Senior bureaucrats, too, are also trumpeting the need for more women in their ranks, with Immigration Department secretary Michael Pezzullo recently telling a "women in leadership" conference that nothing less than "an insurgency and revolution" is required to disrupt male dominance within the SES.
The solutions generally advanced for increasing the diversity of senior management ranks and boards are often binary: disruption of the kind hinted at by Mr Pezzullo or incremental change. Unsurprisingly, Labor leans towards disruption (or affirmative action) as a more effective approach, whereas the Coalition generally puts its faith in cultural or gradual change. Both approaches have drawbacks, however.
Mandatory targets can be effective in cutting through lazy or entrenched workplace attitudes. If implemented too quickly, however, they can also lower morale and create a legacy of resentment. Labor's target of 50 per cent female representation on government boards within three years would seem to fall into this category. The likely disruption will outweigh the gains, and the initiative may well come to be viewed as an empty gesture.
Gradualism, too, has drawbacks, not least being the tendency of large organisations like the public service towards inertia. And for so long as women are in a minority in senior management cadres, their perspectives, their skills of innovation, and their leadership are denied to society more broadly.
If cultural change is preferable to prescriptive change – and that's moot – it must come from the top. It must also be supportive rather than peremptory.

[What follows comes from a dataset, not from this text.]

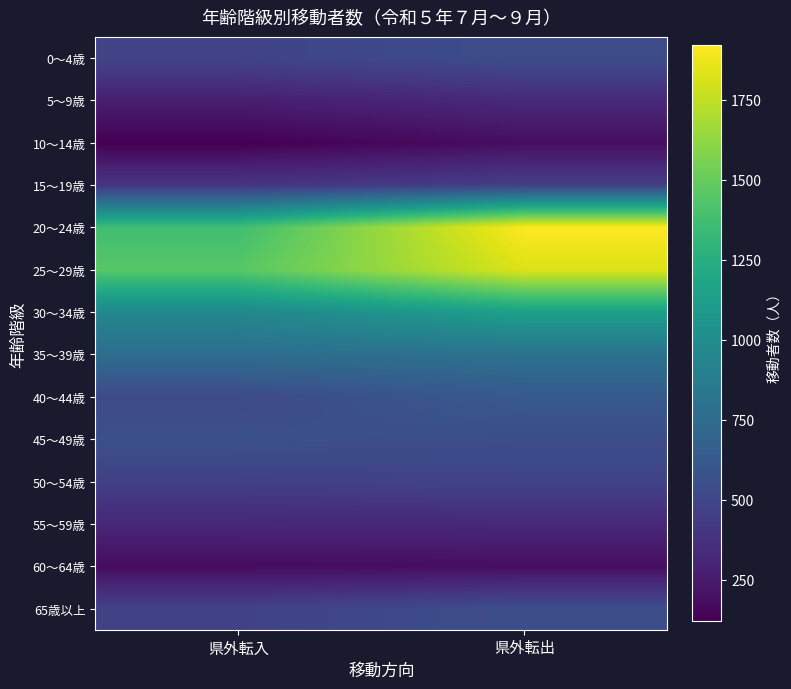

What is the smallest value displayed?

119.6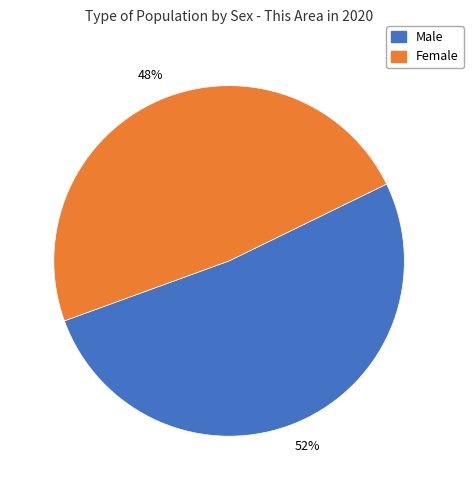

Is there any slice that represents more than half of the pie?

Yes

Capable women will respond more favourably to mentoring (and to being listened to attentively) than they will to the sort of "friendly push" that Mr Pezzullo told his audience he'd bestowed on a hesitant female colleague.
When it comes to placing women in senior public sector roles, Australia is second only to Canada among the G20 group of nations. That said, the debate about how women can play a more significant role in government must continue.